Open Data Infrastructure
AI-Ready Context Windows Need Data Contracts
Why context windows need contracts for source, freshness, allowed use, transformation path, truncation risk, and evaluation evidence.
A context window is not a magical bag of useful text. It is a lossy data interface with consequences.
Context is a data product
Teams usually build contracts for tables, APIs, and events. AI systems need the same discipline for context payloads. The model receives a bounded package of source data, metadata, instructions, examples, and retrieved material. That package has a source path and a failure mode.
W3C PROV gives a vocabulary for provenance. OpenLineage gives a model for jobs, runs, datasets, and facets. DataHub describes contracts as verifiable guarantees about data assets. AI-ready context should borrow that discipline instead of pretending prompts are exempt from data engineering.

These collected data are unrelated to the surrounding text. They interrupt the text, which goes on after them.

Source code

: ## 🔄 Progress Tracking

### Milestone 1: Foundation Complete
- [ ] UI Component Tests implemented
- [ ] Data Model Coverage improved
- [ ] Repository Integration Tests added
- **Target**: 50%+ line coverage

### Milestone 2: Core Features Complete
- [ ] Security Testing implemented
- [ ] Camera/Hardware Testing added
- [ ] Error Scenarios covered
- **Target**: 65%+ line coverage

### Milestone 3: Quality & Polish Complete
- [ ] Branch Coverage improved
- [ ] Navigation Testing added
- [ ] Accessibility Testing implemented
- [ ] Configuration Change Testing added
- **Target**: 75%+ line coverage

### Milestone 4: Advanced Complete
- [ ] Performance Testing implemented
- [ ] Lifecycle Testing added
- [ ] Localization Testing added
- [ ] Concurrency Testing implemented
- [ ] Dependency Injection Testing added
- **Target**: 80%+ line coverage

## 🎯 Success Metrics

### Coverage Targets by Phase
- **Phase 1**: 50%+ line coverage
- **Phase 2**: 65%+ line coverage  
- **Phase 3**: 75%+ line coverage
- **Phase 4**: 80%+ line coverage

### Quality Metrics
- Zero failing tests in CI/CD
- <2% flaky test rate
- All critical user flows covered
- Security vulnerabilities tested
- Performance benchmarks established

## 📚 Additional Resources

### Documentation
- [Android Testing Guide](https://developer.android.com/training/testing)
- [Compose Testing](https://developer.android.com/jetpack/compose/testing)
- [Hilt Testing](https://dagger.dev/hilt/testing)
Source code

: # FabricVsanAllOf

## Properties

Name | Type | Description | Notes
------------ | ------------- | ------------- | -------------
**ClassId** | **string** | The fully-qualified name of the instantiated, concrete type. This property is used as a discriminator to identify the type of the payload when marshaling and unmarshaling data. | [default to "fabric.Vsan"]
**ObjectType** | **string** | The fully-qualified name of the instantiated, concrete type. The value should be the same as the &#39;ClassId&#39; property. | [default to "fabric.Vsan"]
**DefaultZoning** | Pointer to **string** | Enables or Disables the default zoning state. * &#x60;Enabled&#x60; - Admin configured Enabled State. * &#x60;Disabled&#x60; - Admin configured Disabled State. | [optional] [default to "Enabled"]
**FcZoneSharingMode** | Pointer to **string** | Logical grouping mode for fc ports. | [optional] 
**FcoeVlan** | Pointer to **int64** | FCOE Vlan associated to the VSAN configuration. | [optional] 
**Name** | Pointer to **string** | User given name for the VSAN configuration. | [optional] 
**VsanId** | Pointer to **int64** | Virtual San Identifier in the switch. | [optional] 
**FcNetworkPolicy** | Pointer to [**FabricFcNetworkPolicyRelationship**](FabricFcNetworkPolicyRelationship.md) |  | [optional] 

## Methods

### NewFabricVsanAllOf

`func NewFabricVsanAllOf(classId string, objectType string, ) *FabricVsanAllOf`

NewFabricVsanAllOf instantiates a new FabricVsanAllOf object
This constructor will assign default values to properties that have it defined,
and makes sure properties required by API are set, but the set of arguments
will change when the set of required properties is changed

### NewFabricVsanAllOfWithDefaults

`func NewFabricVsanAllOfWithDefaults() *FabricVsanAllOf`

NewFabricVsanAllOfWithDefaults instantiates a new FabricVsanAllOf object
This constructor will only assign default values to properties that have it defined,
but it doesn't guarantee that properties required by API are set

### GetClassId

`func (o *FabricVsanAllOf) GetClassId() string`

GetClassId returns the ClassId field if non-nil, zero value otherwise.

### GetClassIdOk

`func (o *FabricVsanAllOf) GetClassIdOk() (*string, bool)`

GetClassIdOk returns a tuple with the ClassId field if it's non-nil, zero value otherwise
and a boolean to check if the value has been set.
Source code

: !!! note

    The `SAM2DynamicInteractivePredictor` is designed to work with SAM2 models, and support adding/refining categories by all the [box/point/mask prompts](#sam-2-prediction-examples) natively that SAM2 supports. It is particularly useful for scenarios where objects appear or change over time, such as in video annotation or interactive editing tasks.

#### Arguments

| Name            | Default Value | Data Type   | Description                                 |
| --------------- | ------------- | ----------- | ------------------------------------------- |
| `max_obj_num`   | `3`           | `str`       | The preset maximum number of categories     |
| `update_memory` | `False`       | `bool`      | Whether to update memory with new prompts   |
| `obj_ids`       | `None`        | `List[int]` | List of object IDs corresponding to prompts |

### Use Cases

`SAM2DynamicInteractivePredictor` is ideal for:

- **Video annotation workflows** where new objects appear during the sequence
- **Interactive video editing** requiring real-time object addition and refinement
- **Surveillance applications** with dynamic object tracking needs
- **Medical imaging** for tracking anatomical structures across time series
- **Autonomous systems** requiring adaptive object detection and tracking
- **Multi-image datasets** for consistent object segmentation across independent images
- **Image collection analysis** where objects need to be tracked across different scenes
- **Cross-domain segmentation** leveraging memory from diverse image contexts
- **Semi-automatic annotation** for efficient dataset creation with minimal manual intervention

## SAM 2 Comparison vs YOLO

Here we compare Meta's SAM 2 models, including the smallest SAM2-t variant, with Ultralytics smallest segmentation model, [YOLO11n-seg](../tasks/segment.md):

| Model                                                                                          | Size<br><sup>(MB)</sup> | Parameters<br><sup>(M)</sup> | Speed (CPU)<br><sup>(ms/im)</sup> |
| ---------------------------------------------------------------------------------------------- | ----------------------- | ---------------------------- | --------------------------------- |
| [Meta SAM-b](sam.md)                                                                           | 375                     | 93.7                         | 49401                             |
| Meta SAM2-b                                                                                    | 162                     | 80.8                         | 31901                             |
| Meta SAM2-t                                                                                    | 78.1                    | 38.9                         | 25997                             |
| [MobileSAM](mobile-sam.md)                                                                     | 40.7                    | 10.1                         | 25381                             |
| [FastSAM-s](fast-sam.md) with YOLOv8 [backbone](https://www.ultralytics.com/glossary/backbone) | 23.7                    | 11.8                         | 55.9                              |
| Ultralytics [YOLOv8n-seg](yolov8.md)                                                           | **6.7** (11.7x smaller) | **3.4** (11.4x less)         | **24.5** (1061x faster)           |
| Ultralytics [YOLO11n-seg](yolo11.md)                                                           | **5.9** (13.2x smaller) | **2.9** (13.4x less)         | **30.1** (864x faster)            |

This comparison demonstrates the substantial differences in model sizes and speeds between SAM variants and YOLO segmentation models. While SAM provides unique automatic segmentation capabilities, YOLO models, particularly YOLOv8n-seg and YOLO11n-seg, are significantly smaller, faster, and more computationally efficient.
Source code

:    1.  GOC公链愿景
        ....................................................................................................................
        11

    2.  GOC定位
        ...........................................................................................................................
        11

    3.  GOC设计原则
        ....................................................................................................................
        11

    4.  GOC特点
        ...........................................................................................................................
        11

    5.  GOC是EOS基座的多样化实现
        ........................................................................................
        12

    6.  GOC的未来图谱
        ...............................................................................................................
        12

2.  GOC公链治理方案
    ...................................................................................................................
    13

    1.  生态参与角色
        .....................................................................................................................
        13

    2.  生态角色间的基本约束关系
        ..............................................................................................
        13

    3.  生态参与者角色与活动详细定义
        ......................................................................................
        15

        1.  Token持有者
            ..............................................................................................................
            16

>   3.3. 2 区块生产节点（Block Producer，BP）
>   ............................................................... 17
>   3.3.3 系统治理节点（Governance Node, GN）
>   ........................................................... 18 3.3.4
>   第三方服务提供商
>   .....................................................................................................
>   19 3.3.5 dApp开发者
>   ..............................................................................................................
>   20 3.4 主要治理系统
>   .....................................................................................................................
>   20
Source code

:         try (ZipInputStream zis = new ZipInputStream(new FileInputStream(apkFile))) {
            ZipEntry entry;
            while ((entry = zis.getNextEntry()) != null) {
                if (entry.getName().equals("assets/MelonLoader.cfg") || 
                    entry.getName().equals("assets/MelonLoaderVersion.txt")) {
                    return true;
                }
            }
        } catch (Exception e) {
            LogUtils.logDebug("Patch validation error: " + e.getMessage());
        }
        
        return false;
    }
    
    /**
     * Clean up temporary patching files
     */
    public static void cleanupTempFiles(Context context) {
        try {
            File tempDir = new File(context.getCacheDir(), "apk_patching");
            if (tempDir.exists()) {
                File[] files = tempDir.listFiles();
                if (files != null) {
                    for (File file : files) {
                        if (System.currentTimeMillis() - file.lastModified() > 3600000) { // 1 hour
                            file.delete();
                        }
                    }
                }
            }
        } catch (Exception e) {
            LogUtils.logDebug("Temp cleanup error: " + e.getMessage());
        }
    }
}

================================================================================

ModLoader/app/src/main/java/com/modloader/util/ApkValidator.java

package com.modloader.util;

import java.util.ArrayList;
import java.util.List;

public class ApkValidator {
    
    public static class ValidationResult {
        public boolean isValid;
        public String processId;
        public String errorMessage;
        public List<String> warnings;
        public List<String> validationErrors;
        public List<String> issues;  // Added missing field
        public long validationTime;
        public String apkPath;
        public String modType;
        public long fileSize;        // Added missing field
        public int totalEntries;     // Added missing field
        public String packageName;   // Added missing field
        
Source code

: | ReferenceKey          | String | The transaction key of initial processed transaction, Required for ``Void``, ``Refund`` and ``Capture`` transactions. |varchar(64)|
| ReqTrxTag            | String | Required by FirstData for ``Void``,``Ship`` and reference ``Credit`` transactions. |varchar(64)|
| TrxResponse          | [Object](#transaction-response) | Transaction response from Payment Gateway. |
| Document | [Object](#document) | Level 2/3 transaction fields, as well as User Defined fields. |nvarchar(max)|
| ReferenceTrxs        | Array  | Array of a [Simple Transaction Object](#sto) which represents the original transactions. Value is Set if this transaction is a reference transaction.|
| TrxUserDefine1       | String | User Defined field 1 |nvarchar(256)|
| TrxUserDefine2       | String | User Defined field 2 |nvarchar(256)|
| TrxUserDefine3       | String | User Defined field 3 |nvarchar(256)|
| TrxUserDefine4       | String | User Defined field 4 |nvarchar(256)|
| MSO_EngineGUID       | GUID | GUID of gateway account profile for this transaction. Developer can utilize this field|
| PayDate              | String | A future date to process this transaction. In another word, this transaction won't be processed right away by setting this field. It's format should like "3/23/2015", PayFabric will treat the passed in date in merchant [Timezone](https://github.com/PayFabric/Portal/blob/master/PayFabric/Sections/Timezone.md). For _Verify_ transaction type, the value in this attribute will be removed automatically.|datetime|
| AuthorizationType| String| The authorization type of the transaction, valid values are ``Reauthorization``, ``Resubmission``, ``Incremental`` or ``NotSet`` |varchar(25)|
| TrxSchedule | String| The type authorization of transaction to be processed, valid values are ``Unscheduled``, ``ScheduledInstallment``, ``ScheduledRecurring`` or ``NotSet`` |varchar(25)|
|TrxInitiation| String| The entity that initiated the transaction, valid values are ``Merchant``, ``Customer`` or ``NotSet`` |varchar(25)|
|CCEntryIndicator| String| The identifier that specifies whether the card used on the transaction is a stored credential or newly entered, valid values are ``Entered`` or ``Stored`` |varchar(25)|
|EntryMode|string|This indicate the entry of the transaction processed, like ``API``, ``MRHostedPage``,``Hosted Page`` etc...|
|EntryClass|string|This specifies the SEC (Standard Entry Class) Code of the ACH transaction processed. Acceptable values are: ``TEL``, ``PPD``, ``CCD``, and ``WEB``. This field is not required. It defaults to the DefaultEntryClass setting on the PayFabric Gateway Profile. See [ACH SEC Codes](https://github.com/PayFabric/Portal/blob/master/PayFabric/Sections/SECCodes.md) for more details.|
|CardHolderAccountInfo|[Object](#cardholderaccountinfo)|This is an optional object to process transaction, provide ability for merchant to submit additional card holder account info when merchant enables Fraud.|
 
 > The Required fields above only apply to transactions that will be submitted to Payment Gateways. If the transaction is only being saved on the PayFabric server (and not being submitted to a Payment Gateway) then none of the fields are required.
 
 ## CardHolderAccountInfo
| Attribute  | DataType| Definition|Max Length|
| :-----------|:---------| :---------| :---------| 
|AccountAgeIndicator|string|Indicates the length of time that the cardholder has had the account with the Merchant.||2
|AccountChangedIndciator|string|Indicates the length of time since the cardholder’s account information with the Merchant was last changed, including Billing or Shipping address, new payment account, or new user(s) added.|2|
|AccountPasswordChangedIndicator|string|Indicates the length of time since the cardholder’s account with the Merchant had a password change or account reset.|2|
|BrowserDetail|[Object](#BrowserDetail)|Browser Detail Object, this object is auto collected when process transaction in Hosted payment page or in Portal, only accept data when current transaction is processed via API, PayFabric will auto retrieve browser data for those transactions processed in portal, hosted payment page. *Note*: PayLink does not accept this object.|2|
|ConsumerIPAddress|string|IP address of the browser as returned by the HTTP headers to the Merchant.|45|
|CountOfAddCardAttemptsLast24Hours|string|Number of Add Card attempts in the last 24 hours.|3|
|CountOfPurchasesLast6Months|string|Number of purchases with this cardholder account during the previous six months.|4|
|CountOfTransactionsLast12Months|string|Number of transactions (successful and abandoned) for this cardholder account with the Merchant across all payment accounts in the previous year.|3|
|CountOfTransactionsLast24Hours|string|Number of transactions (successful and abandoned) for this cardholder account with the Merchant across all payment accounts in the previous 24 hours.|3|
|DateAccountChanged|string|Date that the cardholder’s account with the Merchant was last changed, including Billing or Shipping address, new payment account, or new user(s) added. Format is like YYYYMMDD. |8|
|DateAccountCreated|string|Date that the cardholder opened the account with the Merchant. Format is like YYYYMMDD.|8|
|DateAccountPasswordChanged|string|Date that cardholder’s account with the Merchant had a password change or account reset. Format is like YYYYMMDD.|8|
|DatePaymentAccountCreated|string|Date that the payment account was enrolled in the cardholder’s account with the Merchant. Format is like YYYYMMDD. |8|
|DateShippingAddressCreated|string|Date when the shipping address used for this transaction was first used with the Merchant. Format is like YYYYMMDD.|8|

The contract must cover loss
A context contract should name source, owner, freshness, allowed use, transformation path, ranking method, truncation behavior, policy status, and evaluation evidence. Truncation matters because context windows are finite. Something gets left out. The contract should say what can be omitted, what must be retained, and when the system should refuse to answer.
This is especially important for agentic workflows. An agent that acts on incomplete context can create a real-world side effect, not just a weak answer.
Core idea: Context windows need data contracts because every context payload is a governed data product in miniature.
The ODI context pattern
Open Data Infrastructure connects the raw material a context window needs: catalogs, lineage, access policy, freshness, quality signals, and data product ownership. The context layer should package that evidence with the answer path.
For adjacent context, read AI-ready context, context provenance receipts, and why the context window is not the data layer.
What breaks first
- Retrieved text has a source link but no freshness or policy status.
- Context is truncated without preserving required fields or denial reasons.
- Evaluation failures cannot be connected to the specific context payload used.
- Agents treat examples as current data because the context contract does not distinguish them.
Questions to ask
Ask what the context contract guarantees, what it allows the system to omit, and when missing context should trigger refusal. Ask whether every context payload can be tied back to source, policy, and evaluation records.
The context window is small. The contract around it cannot be.
Sources to start with
These primary sources anchor the technical claims in this guide.
- W3C PROV overview
- OpenLineage object model documentation
- OpenLineage facets documentation
- DataHub data contract entity documentation
A context payload without a contract is just a guess with formatting.